Hong Kong lawyer turned boxing coach reaches out to city’s underprivileged
Mother of two gave up high pressure career and found solace in sport – now she says her students have taught her to see a different side of city
When Hongkonger Anne Chen Wai-yui gave up her stressful legal job in a big company in 2013, she found a new passion that could not have been much further from her past profession – Muay Thai boxing.
Now, two years after opening her own gym, Elite Thai Boxing and Fitness, she is giving back to the community through the city’s Youth Outreach programme, helping disenfranchised young people find their path in life.
As it turns out, the project has also been a learning experience for Chen, who says she now enjoys the city more, and has been taught to enjoy the grittier side of Hong Kong.

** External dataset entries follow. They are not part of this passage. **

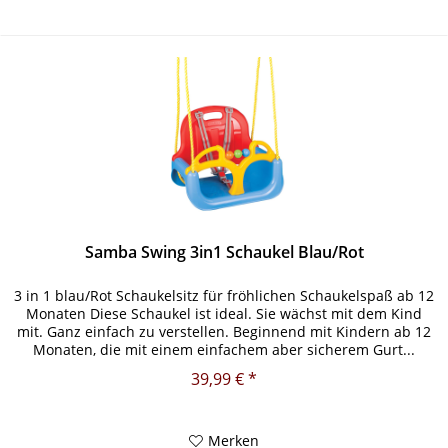
Samba Swing 3in1 Schaukel Blau/Rot
3 in 1 blau/Rot Schaukelsitz für fröhlichen Schaukelspaß ab 12
Monaten Diese Schaukel ist ideal. Sie wächst mit dem Kind
mit. Ganz einfach zu verstellen. Beginnend mit Kindern ab 12
Monaten, die mit einem einfachem aber sicherem Gurt...
39,99 € *
Merken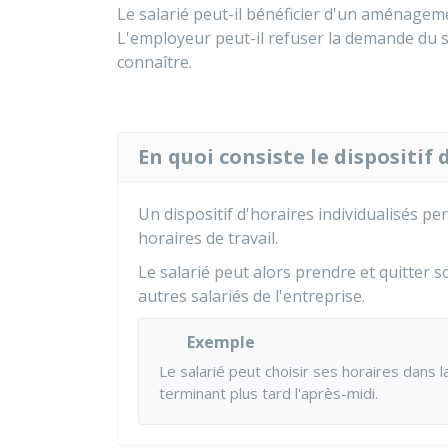
Le salarié peut-il bénéficier d'un aménageme
L'employeur peut-il refuser la demande du 
connaître.
En quoi consiste le dispositif 
Un dispositif d'horaires individualisés pe
horaires de travail.
Le salarié peut alors prendre et quitter s
autres salariés de l'entreprise.
Exemple
Le salarié peut choisir ses horaires dans 
terminant plus tard l'après-midi.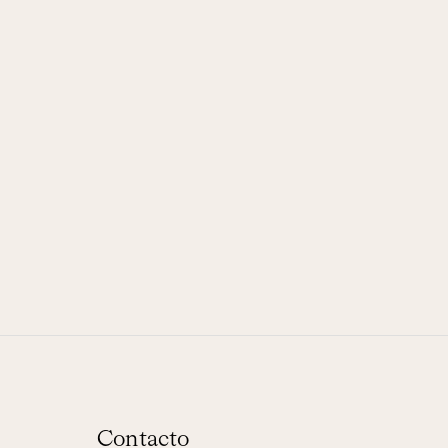
Contacto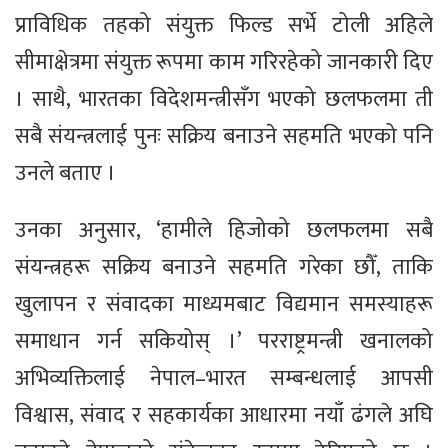
प्राविधिक तहको संयुक्त फिल्ड सर्भे टोली अहिले
सीमाक्षेत्रमा संयुक्त रूपमा काम गरिरहेको जानकारी दिए
। साथै, भारतका विदेशमन्त्रीसँग भएको छलफलमा ती
सबै संयन्त्रलाई पुनः सक्रिय बनाउने सहमति भएको पनि
उनले बताए ।
उनका अनुसार, ‘हामीले हिजोको छलफलमा सबै
संयन्त्रहरू सक्रिय बनाउने सहमति गरेका छौँ, ताकि
खुलापन र संवादका माध्यमबाट विद्यमान समस्याहरू
समाधान गर्न सकियोस् ।’ परराष्ट्रमन्त्री खनालको
अभिव्यक्तिलाई नेपाल–भारत सम्बन्धलाई आपसी
विश्वास, संवाद र सहकार्यका आधारमा नयाँ ढंगले अघि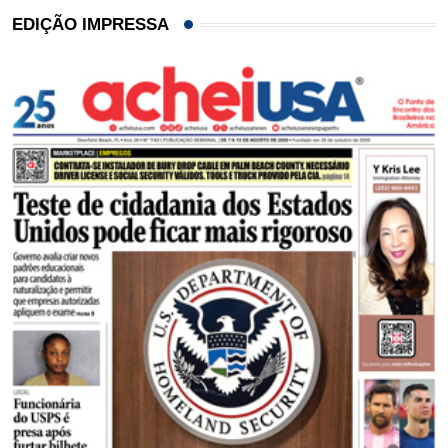
EDIÇÃO IMPRESSA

“I was always hanging around in Central district. I rarely went to Mong Kok. Maybe one to two times in my life before I was connected to this group of young people,” she said.
“These young people are coming from an entirely different world from my ... peers,” she said.
“I am more into Hong Kong because of them. They helped me explore the different side of the city, such as the most fun and cheapest area,” she said. “Now, I now love going to Mong Kok, Tsim Sha Tsui and Jordan for food and shopping. Things are much cheaper there than in Central.
“I realised that you can enjoy your life without spending much money.”
Chen has 13 young people working part-time as associate coaches in her gym.
She was first introduced to Muay Thai boxing by her sons, after she stopped practising law and quit her management job in a multinational business in 2013, because she had trouble sleeping and developed a skin condition. At one point, she said she did not sleep for two nights in row.
“I had done all the medical check-ups but couldn’t find the reasons. I was told that I was too stressed,” she said. “I had so much on my plate, but not much time for myself.”
At first, she did not enjoy boxing much, getting frustrating that she was not fit enough to do basic warm up exercises like push-ups and sit-ups.
It wasn’t until 2014 when Chen became serious about the sport, as she was asked to perform Thai boxing in a drama she was performing in, organised by a non-government organisation. “I wanted to look good and healthy on stage, so I gave myself six months to work hard on boxing. And it took just six classes for me to see the results,” she said.
Her coach Wong Tak-shing, 28, said of her: “Anne is a tough person. She never gives up.”
Chen now hopes that her business can expand so she can employ more young people.
“We are still not profitable. And I really hope the business will keep coming, so I can offer them full-time positions as well as a stable income,” Chen said.
Boxing classes at the gym cost from HK$1,100 to HK$2,200 a month.